[MATERIAL TO PROCESS Boundary: Start]

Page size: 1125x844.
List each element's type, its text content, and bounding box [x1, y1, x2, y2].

[MATERIAL TO PROCESS Boundary: End]
[MATERIAL TO PROCESS Boundary: Start]

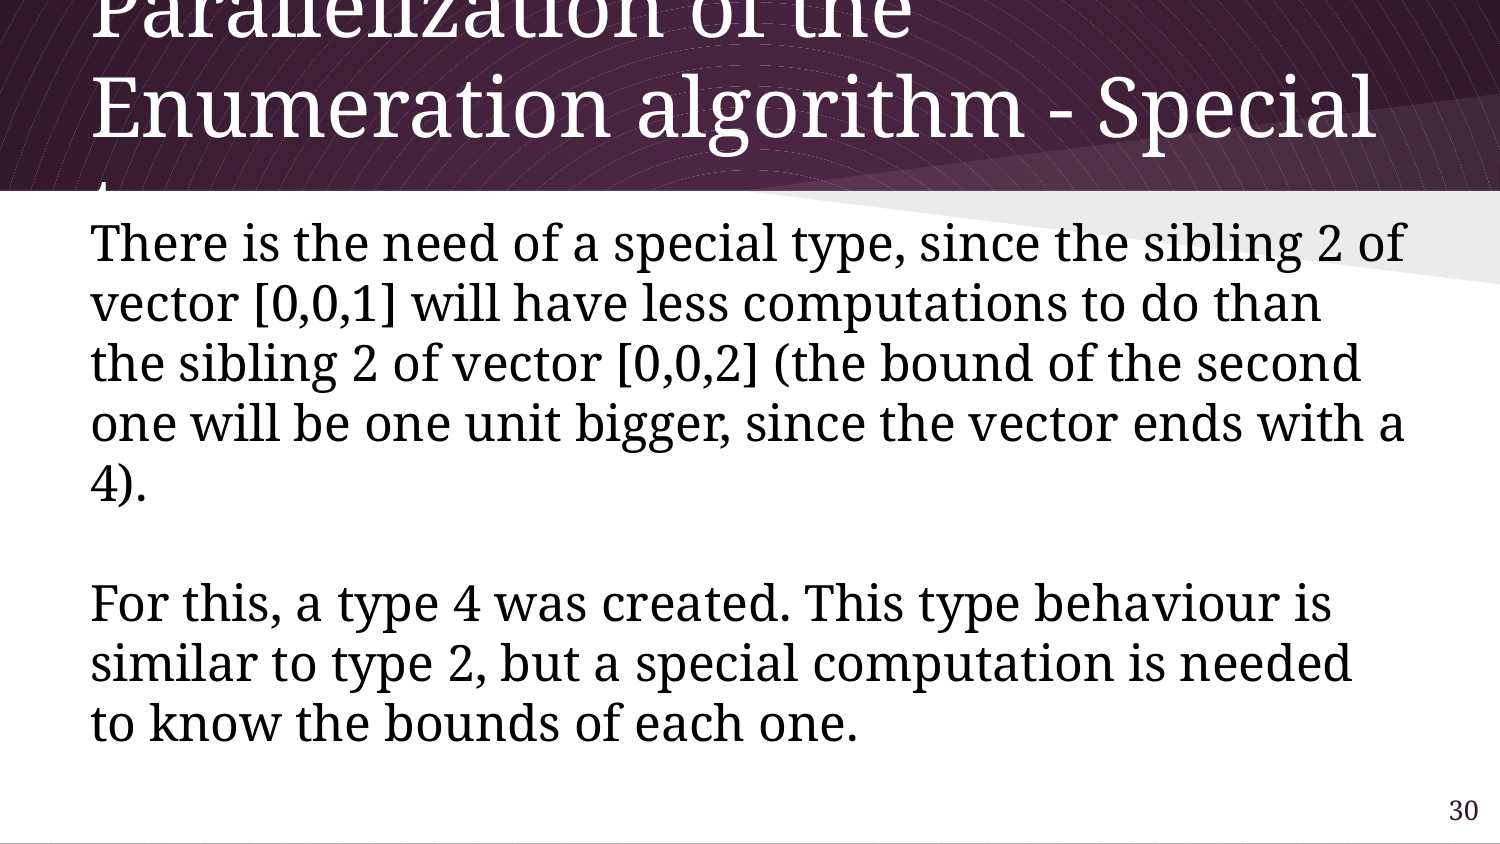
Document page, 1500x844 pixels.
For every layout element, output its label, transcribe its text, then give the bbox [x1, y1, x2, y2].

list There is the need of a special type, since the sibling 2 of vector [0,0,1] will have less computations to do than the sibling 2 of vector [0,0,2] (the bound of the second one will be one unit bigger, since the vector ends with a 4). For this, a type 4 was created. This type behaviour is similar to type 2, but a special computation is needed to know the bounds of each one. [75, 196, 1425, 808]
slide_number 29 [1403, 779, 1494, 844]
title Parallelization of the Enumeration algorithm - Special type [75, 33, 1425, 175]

[MATERIAL TO PROCESS Boundary: End]

TO DO ->
Can you repeat, word for word, every line above from the one containing "Page size: 1125x844." down to the one containing "List each element's", including both?

WRITTEN REPLY ->
Page size: 1125x844.
List each element's type, its text content, and bounding box [x1, y1, x2, y2].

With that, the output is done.